Publication - Research and analysis

Coronavirus (COVID-19): domestic abuse and other forms of violence against women and girls during Phases 1, 2 and 3 of Scotland's route map (22 May to 11 August 2020)

Published: 18 Sep 2020

This report presents qualitative evidence on the impact of COVID-19 restrictions on people experiencing domestic abuse and other forms of violence against women/girls.

Coronavirus (COVID-19): domestic abuse and other forms of violence against women and girls during Phases 1, 2 and 3 of Scotland's route map (22 May to 11 August 2020)
13. Women involved in prostitution and Commercial Sexual Exploitation

13. Women involved in prostitution and Commercial Sexual Exploitation

Throughout Phases 1 to 3 there was evidence that women involved in prostitution continued to meet in person.[40] In some of these cases, women advertised that they used precautions against the virus.[41]

The economic impact of lockdown and the subsequent phases had a significant impact on women in prostitution and CSE. Online advertisements continued to make reference to Coronavirus and women's challenging financial situation as the justification for engaging in online work. Many support organisations established destitution funds and/or worked in partnership with other third sector and statutory organisations to access crisis resources for women.[42] In particular, the Encompass Network Fund[43] was established to offer destitution funds for women involved in selling or exchanging sex, who were affected by COVID-19 and in need of financial help. During Phase 3, Encompass Fund administrators noted that: a significant number of applicants to the Encompass fund were mothers presenting in financial crisis; applicants indicated they wished to exit prostitution in the near or short term future; and many applications related to rent arrears, council tax arrears, food, fuel or essential resources for children. Organisations reported that the stigma associated with prostitution prevented some women for applying for destitution grants or other support, because the majority of these services required women to provide their real name, proof of identification, a current address and other personal details, which they were reluctant to share due to concerns around confidentiality and anonymity.

Organisations reported that the announcement in phase 2 that individuals who live alone could meet indoors with a partner without physical distancing meant that many women in prostitution returned to selling sex, with many reporting pressure from customers and managers to do so. During phase 2, services also observed an increasing number of aggressive online posts putting pressure on women to meet in person for direct sex and discouraging others from engaging only in online activity.[44]

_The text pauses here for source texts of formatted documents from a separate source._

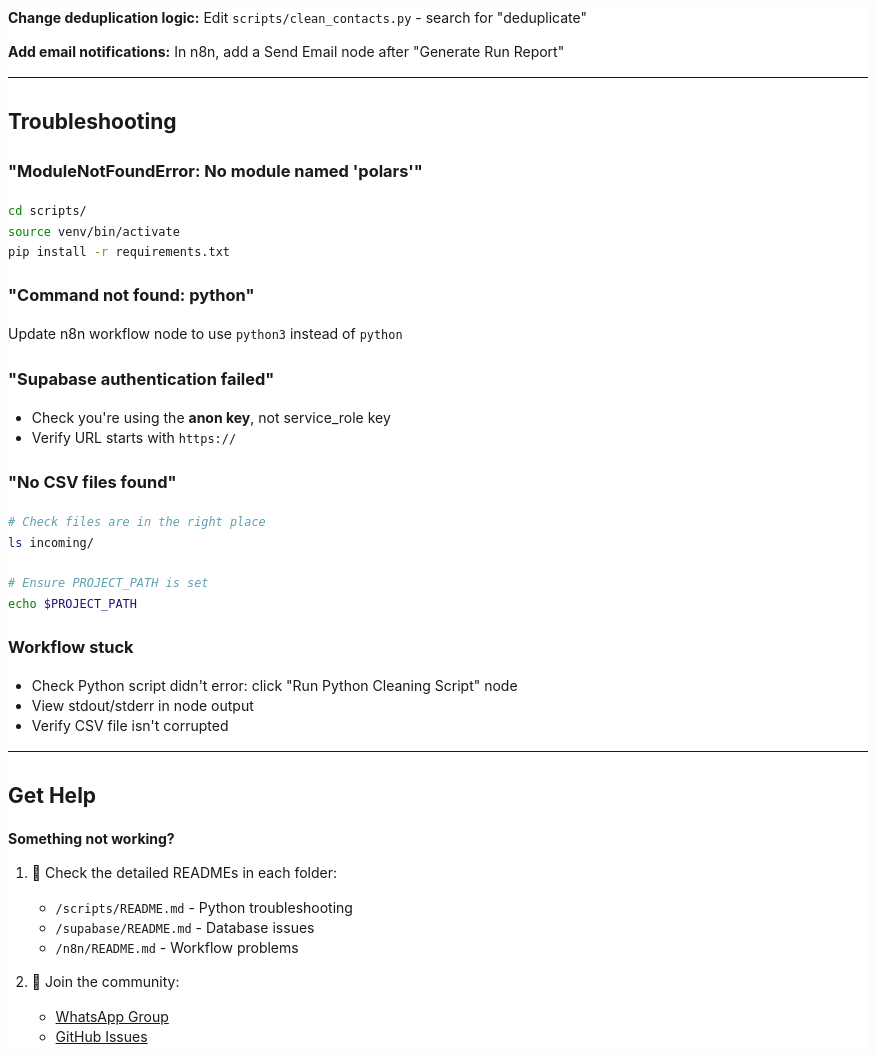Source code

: **Change deduplication logic:**
Edit `scripts/clean_contacts.py` - search for "deduplicate"

**Add email notifications:**
In n8n, add a Send Email node after "Generate Run Report"

---

## Troubleshooting

### "ModuleNotFoundError: No module named 'polars'"
```bash
cd scripts/
source venv/bin/activate
pip install -r requirements.txt
```

### "Command not found: python"
Update n8n workflow node to use `python3` instead of `python`

### "Supabase authentication failed"
- Check you're using the **anon key**, not service_role key
- Verify URL starts with `https://`

### "No CSV files found"
```bash
# Check files are in the right place
ls incoming/

# Ensure PROJECT_PATH is set
echo $PROJECT_PATH
```

### Workflow stuck
- Check Python script didn't error: click "Run Python Cleaning Script" node
- View stdout/stderr in node output
- Verify CSV file isn't corrupted

---

## Get Help

**Something not working?**

1. 📖 Check the detailed READMEs in each folder:
   - `/scripts/README.md` - Python troubleshooting
   - `/supabase/README.md` - Database issues
   - `/n8n/README.md` - Workflow problems

2. 💬 Join the community:
   - [WhatsApp Group](link)
   - [GitHub Issues](https://github.com/billion-community/agency-data-onboarding-kit/issues)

Research suggested that Scotland's move into Phase 3 had a number of impacts for women in prostitution and CSE. Support services observed an increase in new women entering prostitution, the majority citing financial reasons for their involvement. Some organisations restarted outreach work during this period and workers observed women selling sex and men purchasing sex in some public areas during the weekend evenings. The reopening of hotels, bars and restaurants was reported to have a significant on women in prostitution, with many returning to selling sex at this point. Some women reported they were trying to engage with as many punters as possible during this period in case another lockdown was imposed that would prevent them from generating income. Further, there were some online forum posts and advertisements indicating an increase in women touring,[45] with some women travelling to Scotland from England for this purpose. Services noted the challenges of engaging with a wide range of women, some who are new and therefore not engaged in or aware of supports, along with a transient group who move or are moved around.